Incontriamo l’Assessore all’Agricoltura Regione Lombardia Gianni Fava per capire il suo punto di vista su due tematiche per noi di grande interesse: educazione alimentare e nazionalizzazione di Parmalat.
Perché è importante l’educazione alimentare per l’assessorato regionale lombardo?
“L’agroalimentare è una delle voci più importanti dell’economia lombarda, pari a oltre 13 miliardi di euro in termini agricoli, che significa un indotto vicino ai 40 miliardi per il comparto primario.
La Lombardia può contare sulle più importanti Dop per valore esportato nel mondo e su una grande tradizione sulla preparazione del cibo, figlio di una cultura che ha saputo coniugare, in ogni epoca, i propri giacimenti territoriali.
L’educazione alimentare è un modo di trasmettere i valori della tradizione agricola ed enogastronomica lombarda e, allo stesso tempo, di indicare ai più giovani modelli di alimentazione improntati all’equilibrio. È grazie alla varietà alimentare, alla stagionalità dei prodotti, al saper valorizzare tutti i prodotti che, insieme all’attività fisica, aiutano a mantenersi in salute. In questo modo Regione Lombardia manda un messaggio che non è soltanto agricolo, ma che riguarda il futuro stesso dei propri cittadini, anche sul tema della sanità”.
La nazionalizzazione di Parmalat perché la riterrebbe strategica?
“Con un governo di dilettanti allo sbaraglio che ci ritroviamo, sarei dell’idea che meno lo stato ha poteri sulle imprese, meglio è. Basta già una delle tassazioni più aspre al mondo, senza in cambio nulla dare ai cittadini, a descrivere la pochezza di Renzi e della sua compagnia di giro.
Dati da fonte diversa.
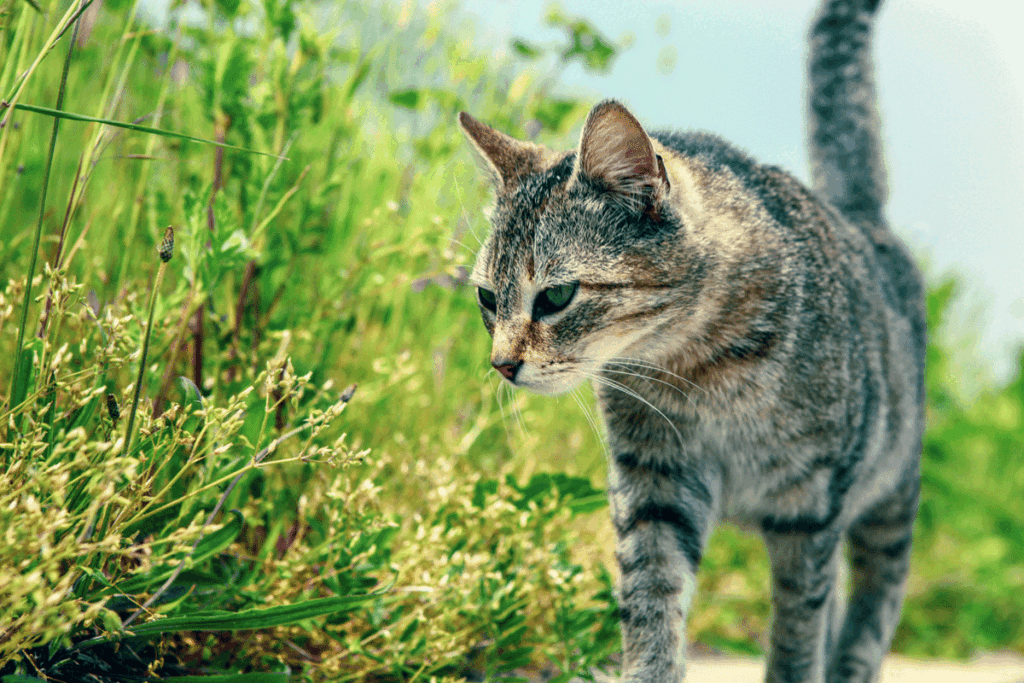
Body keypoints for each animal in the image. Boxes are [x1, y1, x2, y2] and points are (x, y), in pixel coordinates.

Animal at [460, 0, 925, 679]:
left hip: (890, 500)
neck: (697, 367)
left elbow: (798, 630)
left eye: (556, 296)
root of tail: (862, 218)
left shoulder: (809, 507)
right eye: (487, 300)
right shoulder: (654, 484)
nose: (501, 364)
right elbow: (652, 601)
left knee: (871, 605)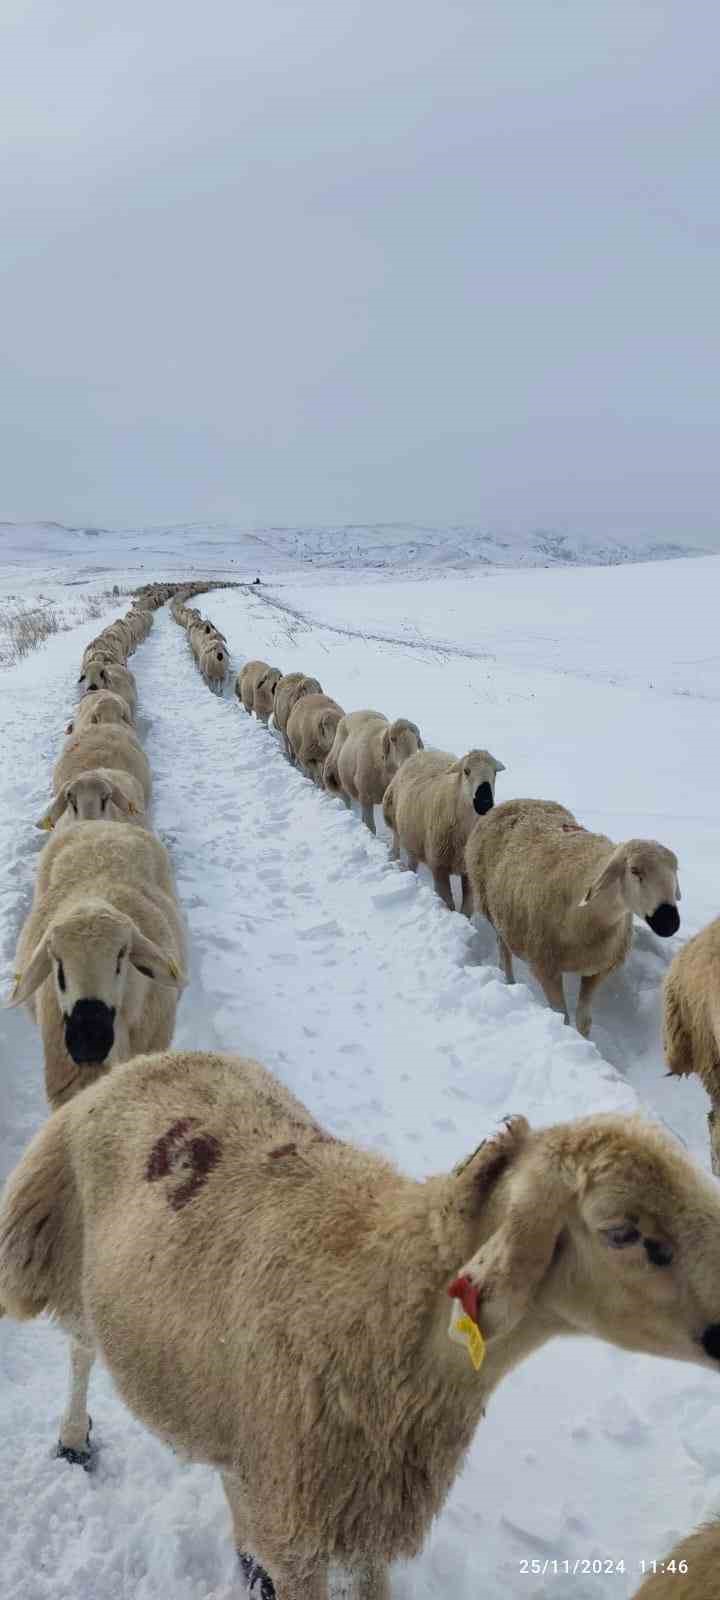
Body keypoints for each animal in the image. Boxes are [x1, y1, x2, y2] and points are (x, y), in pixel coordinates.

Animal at [4, 1056, 720, 1593]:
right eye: (624, 1233)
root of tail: (145, 1062)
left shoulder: (360, 1510)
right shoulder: (306, 1522)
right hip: (71, 1263)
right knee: (80, 1349)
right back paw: (73, 1438)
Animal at [382, 748, 505, 915]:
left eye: (495, 772)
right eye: (466, 771)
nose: (484, 802)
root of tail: (423, 752)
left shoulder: (467, 871)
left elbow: (467, 908)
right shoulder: (438, 866)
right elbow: (448, 904)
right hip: (395, 818)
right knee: (398, 841)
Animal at [467, 800, 681, 1036]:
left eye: (675, 870)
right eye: (634, 870)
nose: (670, 923)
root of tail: (518, 801)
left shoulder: (597, 970)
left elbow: (583, 1020)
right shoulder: (545, 967)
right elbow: (563, 1017)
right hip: (493, 911)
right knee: (503, 951)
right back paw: (510, 982)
Lanciai l’idea della nazionalizzazione di Parmalat in un momento di grande tensione fra allevatori e industria di trasformazione, in occasione del rinnovo del contratto di conferimento del latte.
Nazionalizzazione o no, sono veramente molti i problemi del comparto lattiero caseario e, in modo particolare, dei produttori. L’accordo che il Mipaaf si è prodigato a far saltare lo scorso luglio a 37 centesimi in Lombardia è stato ripreso, ma in chiave peggiorativa, nell’intesa romana. Non mi pare che il ministero della Burocrazia agricola brilli per lungimiranza, ma se lo dico io si scatenano le badanti PD del Ministro Martina, gigantesca delusione lombarda, forse più del ministro precedente, che almeno aveva la scusa di non aver mai visto l’agricoltura vera.
Al di là dei toni trionfalistici del governo, la verità purtroppo emerge dalle parole degli allevatori, insoddisfatti dell’accordo a 37 centesimi e preoccupati per il futuro.
Semmai, il caso Parmalat è lo specchio di una situazione che vede alcuni grandi marchi del Made in Italy in mano straniera. Non soltanto Parmalat, Invernizzi o Galbani, ma anche in altri comparti strategici dell’olio di oliva o del prosciutto di Parma. La riflessione si sposta dunque a quale futuro vogliamo dare all’agroalimentare Made in Italy, se da protagonista nel mondo o subalterno alle strategie di aziende estere, che conoscono bene il valore del nostro Made in e lo sfruttano a loro vantaggio”.